Philippe Couillard s'est aussi inspiré de Stephen Harper, qui a fait de la diminution de la taille du gouvernement une priorité, faisant des coupes sans état d'âme dans les organismes et les missions jugées non essentielles. Dans le but, évidemment, de baisser les impôts juste avant les élections.
Depuis le 7 avril, avec le gouvernement Couillard, c'est le démantèlement du modèle québécois sans tambour ni trompette, la réingénierie sans le nom, le conservatisme fiscal sans l'étiquette.
Suggérer que n'importe quel parti, une fois au pouvoir, aurait pris des décisions impopulaires similaires sans avoir annoncé ses couleurs en campagne pour ne pas effrayer l'électorat, c'est légitimer le procédé du mensonge (par omission) pour le bien du peuple ignare et immature. J'ai de la misère avec ça.
Et puis, c'est faux. François Legault, lui, au moins, a eu le courage de dire haut et fort où, combien et comment il comptait faire des coupes s'il prenait le pouvoir.
Le PQ, pour sa part, avait clairement annoncé son plan d'augmentation des tarifs des garderies (vous vous souvenez, le «choc tarifaire» décrié par M. Couillard?) de 2$ par jour, et rien ne permet d'affirmer qu'il aurait adopté une autre formule.
Sans surprise, les réformes lancées dans cette dernière session particulièrement active par le gouvernement Couillard provoquent des critiques et mobilisent les groupes visés. Il serait toutefois caricatural et même folklorique de limiter ces groupes aux seuls syndicats, regroupements sociaux et autres organismes parapublics.

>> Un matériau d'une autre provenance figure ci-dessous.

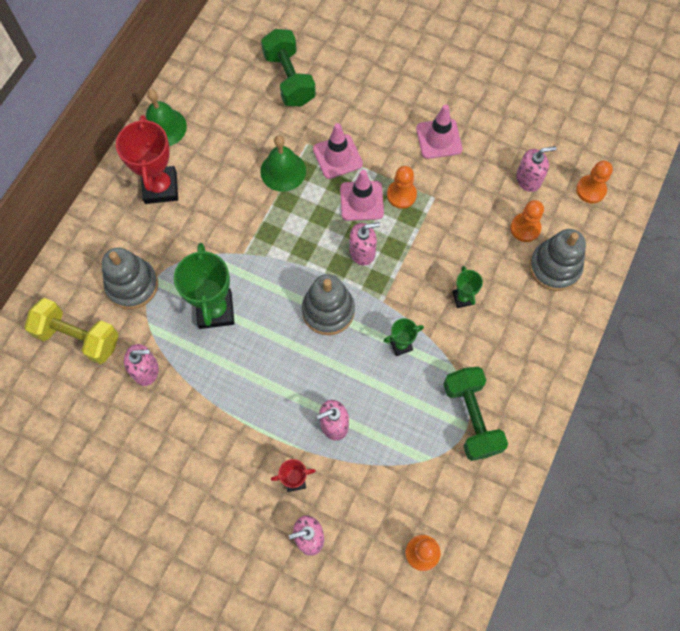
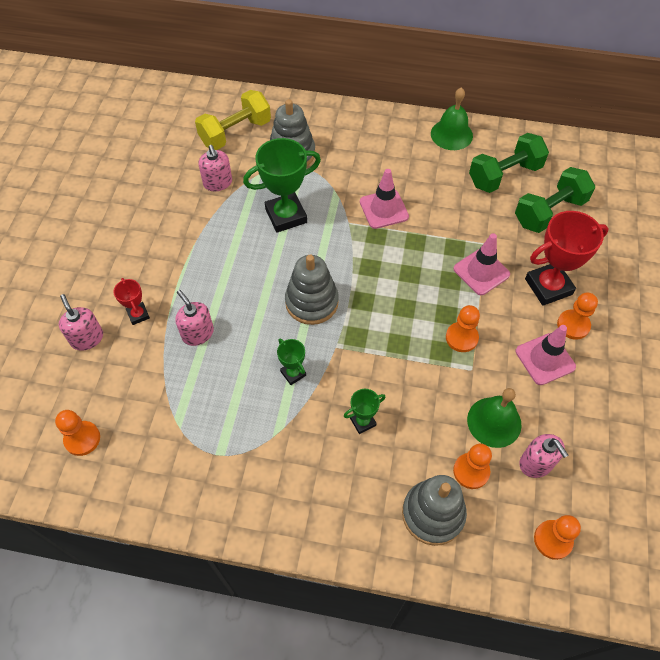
camera: 75 degrees right, 10 degrees down
(78, 337) = (235, 133): yellow dumbbell -> yellow dumbbell turned 45 degrees clockwise
(160, 187) = (391, 148): red trophy -> red trophy (548, 286)
(283, 171) = (446, 231): green bell -> green bell (494, 422)
(361, 201) = (440, 303): pink traffic cone -> pink traffic cone (384, 209)
(362, 252) = (384, 317): pink soap dispenser -> none
(412, 106) = (573, 325): none -> orange pawn
(471, 418) = (230, 457): green dumbbell -> green dumbbell (504, 175)

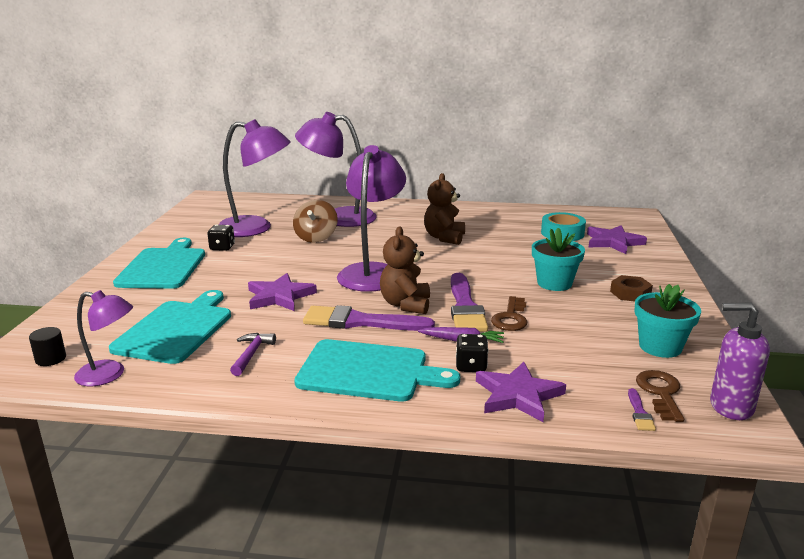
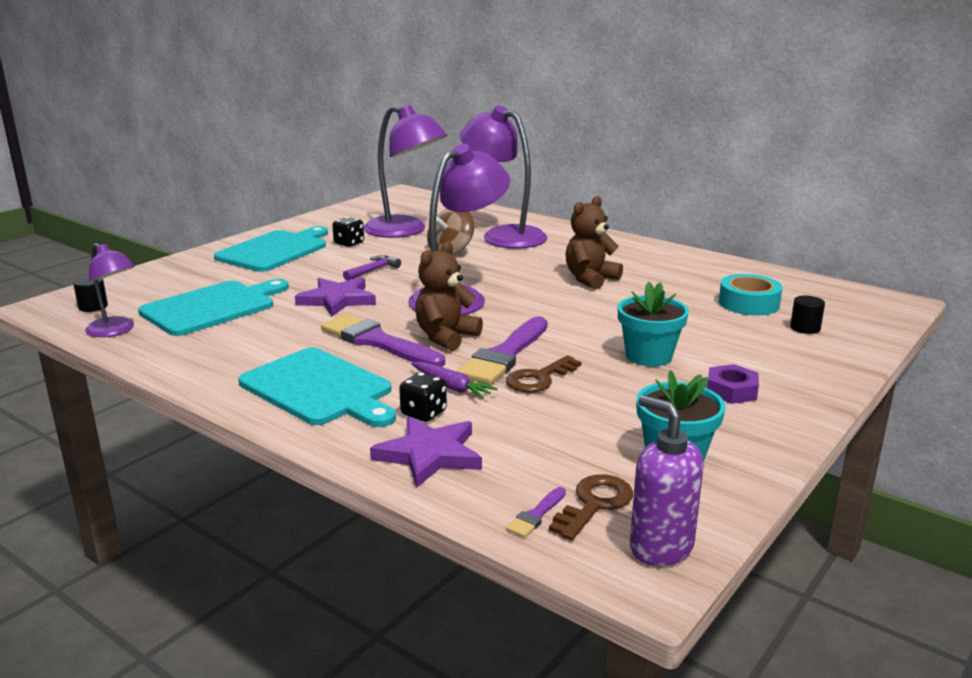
camera: 30 degrees right, 0 degrees up
(251, 354) = (242, 345): purple hammer -> purple hammer (373, 270)
(613, 242) = (805, 328): purple star -> black cylinder
(630, 293) = (731, 390): brown nut -> purple nut

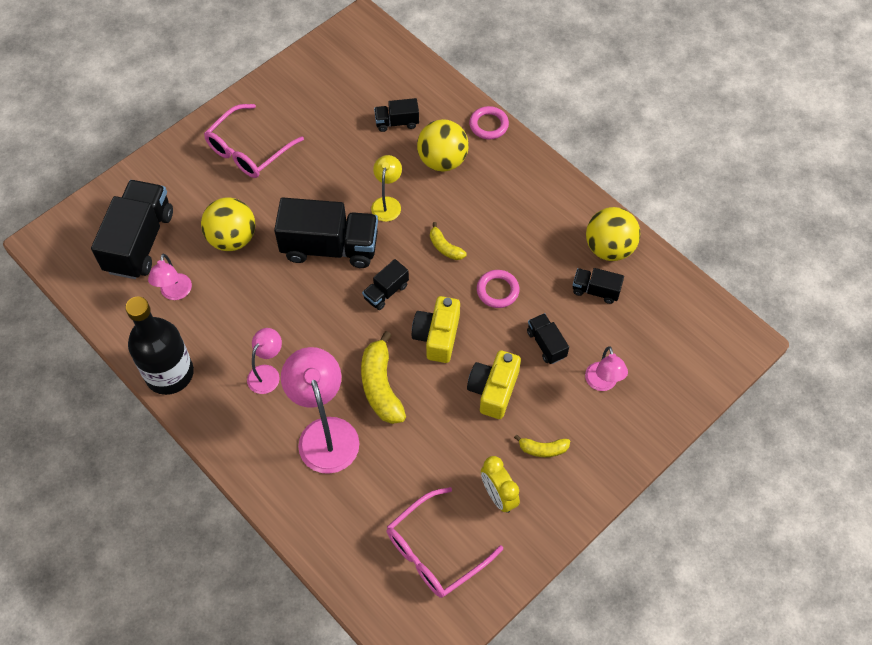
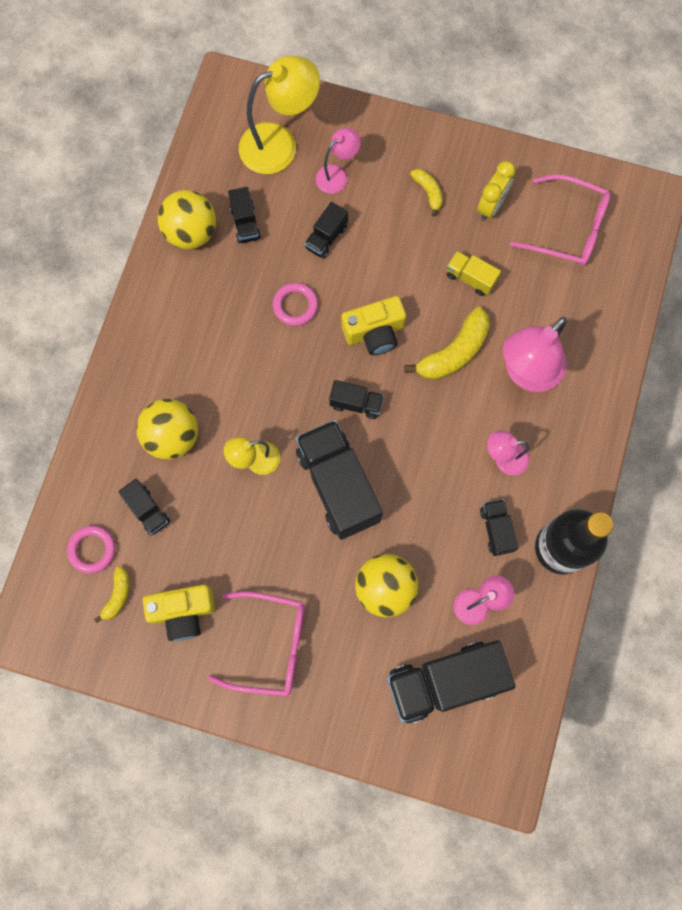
camera: 120 degrees left, 15 degrees up
(217, 336) = (496, 529): none -> black truck
(439, 437) = (470, 278): none -> yellow truck
(445, 247) = (275, 377): yellow banana -> yellow banana (117, 595)
(488, 125) = (101, 415): pink ring -> pink ring (92, 550)
(493, 390) = (398, 258): yellow camera -> yellow camera (183, 612)
(659, 353) = (280, 144): none -> yellow lamp

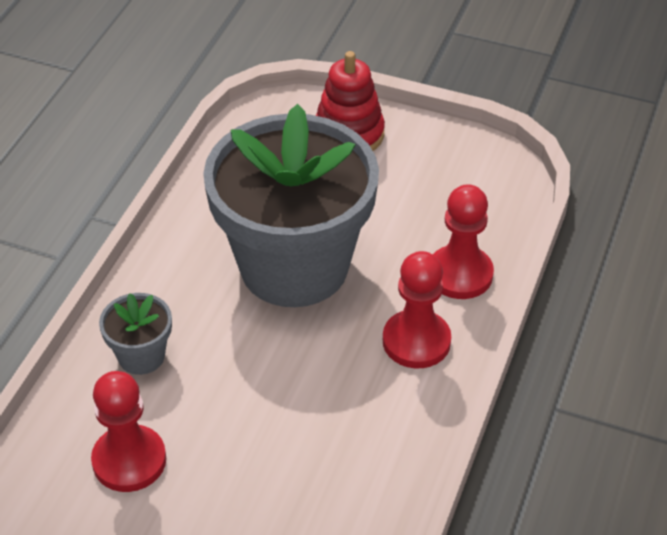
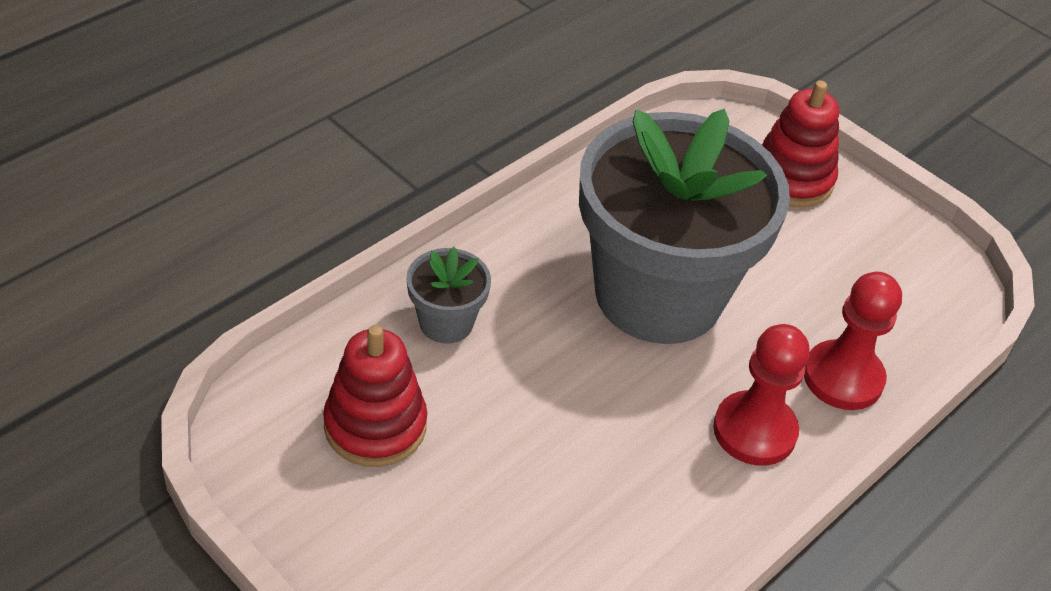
camera: 20 degrees right, 0 degrees up
(129, 460) = (375, 426): red pawn -> red stacking toy

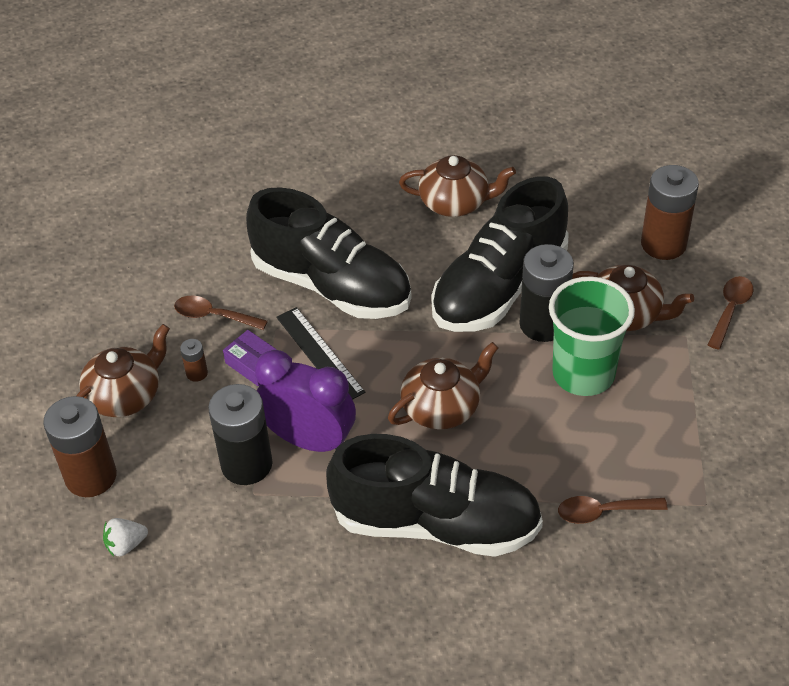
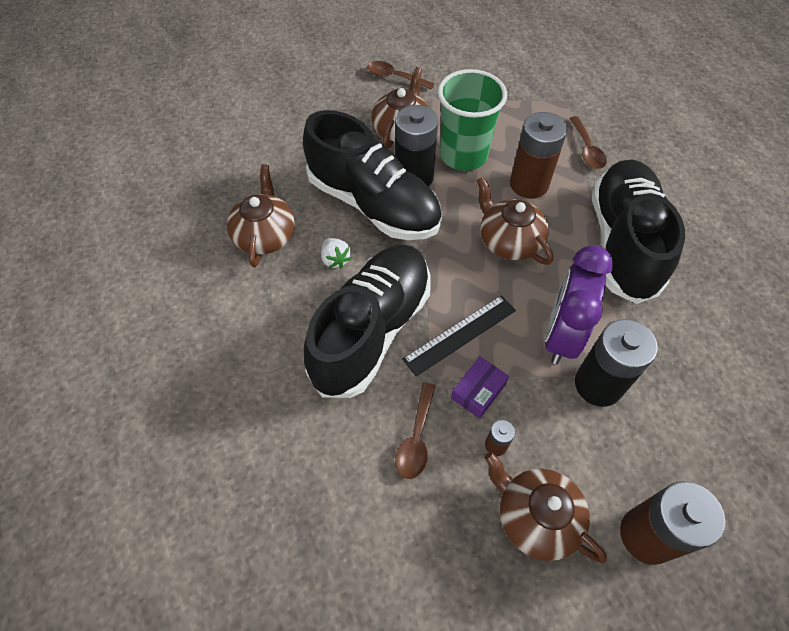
camera: 95 degrees left, 10 degrees up
(126, 545) = (715, 483): white strawberry -> white strawberry (335, 260)
(663, 244) = (327, 106): brown battery -> brown battery (529, 184)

De nouvelles voix s'élèvent ces jours-ci, et nous aurions tort de les ignorer. Comme ce groupe d'économistes qui ont publié hier dans Le Devoir une lettre ouverte posée et raisonnable offrant d'autres options à la religion du déficit zéro. Comme ces scientifiques qui ont lancé une pétition pour rappeler au gouvernement que la recherche n'est pas une simple dépense, mais un investissement pour une société. Comme cette autre pétition initiée par Daniel Germain, du Club des P'tits déjeuners (près de 65 000 signatures hier soir), qui veut rappeler au gouvernement que l'enfance doit être une priorité.
Tous ces gens semblent croire que l'austérité est plus qu'une vue de l'esprit.